If BAE can help Reaction’s engineers make SABRE fly, it may prove to be the revolutionary propulsion breakthrough the company is looking for. Critically, the $32 million raised from BAE will also unlock an additional $90 million in grants from the UK government for research and development. As part of the deal, BAE will get a seat on Reaction’s board and become a preferred supplier to Reaction. The privately-held Reaction will also lean on BAE for support in mounting a large-scale aerospace testing and development program for the SABRE engine.

The companies plan to have a ground-based demonstrator engine prototyped and firing by 2020 and a further prototype flying on a test aircraft by 2025. If there are no show-stoppers along the way, a SABRE-powered spacecraft could propel itself to space and back by the end of the next decade.

And what about that super-high-speed point-to-point passenger travel—four hours from anywhere to anywhere on the globe? It’s certainly possible with this kind of technology, Reaction’s Thomas says.
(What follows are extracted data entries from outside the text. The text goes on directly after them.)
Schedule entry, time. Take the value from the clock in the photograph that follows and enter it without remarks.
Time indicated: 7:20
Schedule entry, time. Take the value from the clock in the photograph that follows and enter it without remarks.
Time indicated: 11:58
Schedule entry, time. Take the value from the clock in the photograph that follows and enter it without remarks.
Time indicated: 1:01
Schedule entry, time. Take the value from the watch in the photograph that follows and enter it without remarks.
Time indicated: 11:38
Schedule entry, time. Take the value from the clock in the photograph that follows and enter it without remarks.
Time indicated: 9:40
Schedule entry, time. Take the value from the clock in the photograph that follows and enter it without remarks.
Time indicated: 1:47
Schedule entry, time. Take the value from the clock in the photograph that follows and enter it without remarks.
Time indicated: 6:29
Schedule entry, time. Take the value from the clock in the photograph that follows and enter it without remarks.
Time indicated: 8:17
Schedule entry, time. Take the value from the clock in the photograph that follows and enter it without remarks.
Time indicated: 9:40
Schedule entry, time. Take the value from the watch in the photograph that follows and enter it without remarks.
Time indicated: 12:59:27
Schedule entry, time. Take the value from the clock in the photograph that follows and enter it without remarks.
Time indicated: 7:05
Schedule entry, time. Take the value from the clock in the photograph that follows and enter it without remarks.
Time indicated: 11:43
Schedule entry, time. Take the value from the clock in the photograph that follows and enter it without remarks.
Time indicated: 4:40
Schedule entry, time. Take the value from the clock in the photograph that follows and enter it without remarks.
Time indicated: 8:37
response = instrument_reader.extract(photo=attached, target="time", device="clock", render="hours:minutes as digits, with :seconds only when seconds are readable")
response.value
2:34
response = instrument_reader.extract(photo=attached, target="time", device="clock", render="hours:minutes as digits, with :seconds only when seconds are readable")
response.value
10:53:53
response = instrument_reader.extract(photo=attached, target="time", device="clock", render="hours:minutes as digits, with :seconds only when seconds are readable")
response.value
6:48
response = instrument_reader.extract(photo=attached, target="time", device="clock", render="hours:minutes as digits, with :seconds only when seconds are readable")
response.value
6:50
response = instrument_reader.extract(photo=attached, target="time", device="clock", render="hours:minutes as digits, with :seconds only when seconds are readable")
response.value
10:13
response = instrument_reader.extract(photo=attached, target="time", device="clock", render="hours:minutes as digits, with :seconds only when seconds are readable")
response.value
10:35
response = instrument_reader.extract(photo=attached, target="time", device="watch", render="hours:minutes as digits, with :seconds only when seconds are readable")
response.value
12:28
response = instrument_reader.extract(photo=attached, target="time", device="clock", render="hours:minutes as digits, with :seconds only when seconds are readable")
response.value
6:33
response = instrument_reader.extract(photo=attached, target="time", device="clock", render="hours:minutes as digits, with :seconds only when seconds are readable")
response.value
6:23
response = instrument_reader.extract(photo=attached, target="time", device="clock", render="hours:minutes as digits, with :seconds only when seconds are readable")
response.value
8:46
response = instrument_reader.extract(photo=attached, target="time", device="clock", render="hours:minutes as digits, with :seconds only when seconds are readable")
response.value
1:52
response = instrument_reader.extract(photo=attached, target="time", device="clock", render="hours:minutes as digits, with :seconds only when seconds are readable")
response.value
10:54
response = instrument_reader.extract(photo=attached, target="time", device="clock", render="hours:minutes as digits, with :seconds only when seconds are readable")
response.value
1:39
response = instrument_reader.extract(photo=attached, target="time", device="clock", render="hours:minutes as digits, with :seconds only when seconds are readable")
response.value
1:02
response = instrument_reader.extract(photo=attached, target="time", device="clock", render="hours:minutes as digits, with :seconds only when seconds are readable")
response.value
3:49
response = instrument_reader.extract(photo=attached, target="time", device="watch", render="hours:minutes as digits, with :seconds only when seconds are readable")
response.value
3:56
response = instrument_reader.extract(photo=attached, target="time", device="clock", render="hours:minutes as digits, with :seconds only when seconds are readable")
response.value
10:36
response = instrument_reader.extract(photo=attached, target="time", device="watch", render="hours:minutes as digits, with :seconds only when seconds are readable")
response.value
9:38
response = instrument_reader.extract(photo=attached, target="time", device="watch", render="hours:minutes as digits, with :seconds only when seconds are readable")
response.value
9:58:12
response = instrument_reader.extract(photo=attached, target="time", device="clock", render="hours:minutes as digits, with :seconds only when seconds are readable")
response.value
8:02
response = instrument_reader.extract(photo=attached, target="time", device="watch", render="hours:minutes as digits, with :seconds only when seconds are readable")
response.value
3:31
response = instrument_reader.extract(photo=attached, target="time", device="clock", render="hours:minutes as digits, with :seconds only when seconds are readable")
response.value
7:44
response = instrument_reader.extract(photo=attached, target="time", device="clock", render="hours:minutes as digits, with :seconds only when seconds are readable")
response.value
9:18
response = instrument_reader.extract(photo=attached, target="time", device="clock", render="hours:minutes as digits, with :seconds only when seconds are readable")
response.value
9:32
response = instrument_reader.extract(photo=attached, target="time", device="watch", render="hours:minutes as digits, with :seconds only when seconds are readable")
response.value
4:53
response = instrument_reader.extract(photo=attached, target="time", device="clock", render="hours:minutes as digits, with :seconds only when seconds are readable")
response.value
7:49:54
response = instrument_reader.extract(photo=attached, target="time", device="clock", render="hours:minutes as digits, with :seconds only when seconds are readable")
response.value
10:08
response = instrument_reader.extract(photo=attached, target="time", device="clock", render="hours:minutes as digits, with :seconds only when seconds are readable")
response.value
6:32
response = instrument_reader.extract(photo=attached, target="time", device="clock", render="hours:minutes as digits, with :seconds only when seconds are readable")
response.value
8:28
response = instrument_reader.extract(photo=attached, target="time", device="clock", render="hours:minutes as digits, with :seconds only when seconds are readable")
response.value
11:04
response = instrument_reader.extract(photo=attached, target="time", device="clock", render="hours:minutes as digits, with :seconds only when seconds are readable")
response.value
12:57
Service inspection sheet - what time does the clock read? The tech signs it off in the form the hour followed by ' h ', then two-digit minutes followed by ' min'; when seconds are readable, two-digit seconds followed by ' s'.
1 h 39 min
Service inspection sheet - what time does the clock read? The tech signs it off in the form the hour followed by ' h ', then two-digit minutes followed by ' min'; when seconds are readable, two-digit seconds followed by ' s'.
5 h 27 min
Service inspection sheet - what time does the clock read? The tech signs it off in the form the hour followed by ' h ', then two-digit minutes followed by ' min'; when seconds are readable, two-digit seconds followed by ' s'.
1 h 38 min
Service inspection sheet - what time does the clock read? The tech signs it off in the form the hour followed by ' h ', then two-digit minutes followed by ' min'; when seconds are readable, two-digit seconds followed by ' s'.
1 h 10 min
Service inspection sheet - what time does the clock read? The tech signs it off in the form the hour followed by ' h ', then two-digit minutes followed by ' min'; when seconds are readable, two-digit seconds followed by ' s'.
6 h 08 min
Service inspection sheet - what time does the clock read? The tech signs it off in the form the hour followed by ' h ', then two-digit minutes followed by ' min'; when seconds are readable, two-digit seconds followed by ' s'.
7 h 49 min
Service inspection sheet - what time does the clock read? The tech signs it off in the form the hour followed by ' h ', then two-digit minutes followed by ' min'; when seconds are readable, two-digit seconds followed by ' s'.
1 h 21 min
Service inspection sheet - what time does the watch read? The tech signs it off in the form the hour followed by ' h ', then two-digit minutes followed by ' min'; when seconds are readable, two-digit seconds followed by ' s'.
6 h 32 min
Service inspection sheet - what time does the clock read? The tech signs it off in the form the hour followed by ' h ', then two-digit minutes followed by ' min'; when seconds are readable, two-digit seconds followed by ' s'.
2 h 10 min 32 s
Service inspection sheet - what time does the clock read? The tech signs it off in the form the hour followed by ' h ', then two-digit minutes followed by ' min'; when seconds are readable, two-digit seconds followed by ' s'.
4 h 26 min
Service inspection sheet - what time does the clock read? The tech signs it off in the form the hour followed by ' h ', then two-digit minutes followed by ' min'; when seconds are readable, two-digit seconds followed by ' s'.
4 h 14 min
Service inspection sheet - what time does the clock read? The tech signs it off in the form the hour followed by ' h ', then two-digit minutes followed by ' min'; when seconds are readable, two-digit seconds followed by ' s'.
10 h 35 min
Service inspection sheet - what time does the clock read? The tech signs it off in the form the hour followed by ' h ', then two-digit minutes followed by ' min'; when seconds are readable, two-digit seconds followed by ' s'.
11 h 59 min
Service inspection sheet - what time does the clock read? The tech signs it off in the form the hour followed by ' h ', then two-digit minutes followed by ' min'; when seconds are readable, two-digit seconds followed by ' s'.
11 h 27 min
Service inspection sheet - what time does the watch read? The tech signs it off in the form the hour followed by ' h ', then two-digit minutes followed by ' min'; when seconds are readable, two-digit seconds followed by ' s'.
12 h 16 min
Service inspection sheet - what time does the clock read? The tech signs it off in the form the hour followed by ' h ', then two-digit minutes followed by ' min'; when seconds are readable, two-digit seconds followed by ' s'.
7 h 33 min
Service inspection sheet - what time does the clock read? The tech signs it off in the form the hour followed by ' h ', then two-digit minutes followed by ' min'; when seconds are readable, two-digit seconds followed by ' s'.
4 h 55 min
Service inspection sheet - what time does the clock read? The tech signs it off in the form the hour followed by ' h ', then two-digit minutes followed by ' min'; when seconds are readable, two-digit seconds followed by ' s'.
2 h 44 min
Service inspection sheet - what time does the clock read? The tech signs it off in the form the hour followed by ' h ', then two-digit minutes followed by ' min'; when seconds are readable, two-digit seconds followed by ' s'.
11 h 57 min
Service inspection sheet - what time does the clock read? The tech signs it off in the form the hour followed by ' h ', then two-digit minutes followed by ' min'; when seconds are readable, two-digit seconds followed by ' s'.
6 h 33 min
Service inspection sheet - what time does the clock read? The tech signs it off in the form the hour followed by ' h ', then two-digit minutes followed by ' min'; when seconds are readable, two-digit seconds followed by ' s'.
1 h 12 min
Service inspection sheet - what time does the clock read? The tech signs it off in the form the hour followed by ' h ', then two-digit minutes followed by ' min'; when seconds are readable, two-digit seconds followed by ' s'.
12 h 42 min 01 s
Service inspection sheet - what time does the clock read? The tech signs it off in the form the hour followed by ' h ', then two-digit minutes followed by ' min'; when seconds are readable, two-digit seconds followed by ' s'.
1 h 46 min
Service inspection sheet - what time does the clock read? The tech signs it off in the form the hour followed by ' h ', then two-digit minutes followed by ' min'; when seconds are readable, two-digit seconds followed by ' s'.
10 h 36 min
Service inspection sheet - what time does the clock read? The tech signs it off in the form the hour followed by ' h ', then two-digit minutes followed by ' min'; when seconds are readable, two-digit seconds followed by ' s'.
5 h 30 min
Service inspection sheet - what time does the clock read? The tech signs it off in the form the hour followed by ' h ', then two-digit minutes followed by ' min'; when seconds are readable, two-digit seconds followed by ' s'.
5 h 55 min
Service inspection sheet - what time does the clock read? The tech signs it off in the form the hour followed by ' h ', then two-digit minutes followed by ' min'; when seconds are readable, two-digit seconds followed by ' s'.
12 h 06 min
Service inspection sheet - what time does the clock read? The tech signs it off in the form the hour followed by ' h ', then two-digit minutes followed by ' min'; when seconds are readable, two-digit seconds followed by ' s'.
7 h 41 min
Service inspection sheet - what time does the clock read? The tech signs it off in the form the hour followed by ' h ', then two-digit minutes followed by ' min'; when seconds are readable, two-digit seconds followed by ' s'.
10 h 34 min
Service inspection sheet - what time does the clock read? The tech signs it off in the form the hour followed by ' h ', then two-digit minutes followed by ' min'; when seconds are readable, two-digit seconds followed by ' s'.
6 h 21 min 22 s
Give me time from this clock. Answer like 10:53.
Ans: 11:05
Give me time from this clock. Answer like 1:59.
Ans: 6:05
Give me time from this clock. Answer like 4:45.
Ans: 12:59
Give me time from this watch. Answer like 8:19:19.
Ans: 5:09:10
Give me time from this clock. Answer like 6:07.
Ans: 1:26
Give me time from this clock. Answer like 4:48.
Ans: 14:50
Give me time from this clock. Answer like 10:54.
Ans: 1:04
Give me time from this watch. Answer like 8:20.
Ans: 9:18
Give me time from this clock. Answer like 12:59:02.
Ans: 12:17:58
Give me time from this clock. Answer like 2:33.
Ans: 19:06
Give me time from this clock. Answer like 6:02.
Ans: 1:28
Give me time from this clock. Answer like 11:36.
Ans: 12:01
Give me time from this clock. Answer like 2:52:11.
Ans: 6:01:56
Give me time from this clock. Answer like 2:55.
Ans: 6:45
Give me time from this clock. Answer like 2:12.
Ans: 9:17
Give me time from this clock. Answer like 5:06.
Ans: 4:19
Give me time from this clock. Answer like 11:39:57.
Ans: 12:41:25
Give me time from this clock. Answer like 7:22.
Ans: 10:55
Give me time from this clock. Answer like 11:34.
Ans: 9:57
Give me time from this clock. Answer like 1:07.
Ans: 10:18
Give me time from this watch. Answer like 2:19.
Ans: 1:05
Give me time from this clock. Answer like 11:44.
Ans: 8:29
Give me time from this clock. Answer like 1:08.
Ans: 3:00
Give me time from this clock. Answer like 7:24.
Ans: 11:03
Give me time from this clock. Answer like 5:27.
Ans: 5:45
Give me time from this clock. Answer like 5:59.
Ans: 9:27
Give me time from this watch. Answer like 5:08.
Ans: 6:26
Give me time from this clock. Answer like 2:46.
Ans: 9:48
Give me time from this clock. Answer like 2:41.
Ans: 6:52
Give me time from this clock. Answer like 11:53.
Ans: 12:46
But given various safety and technical considerations, a spaceplane making regular trips to orbit at 25 times the speed of sound is the more realistic near-term proposition.

“A lot of people are excited about point-to-point travel at the moment, the thought of going anywhere in the world in four hours just excites people,” he says. “But that is hugely challenging, it’s just orders of magnitude more difficult. I was telling someone from Australia recently that, unfortunately, it’s more difficult to get to Australia than it is to get into space.”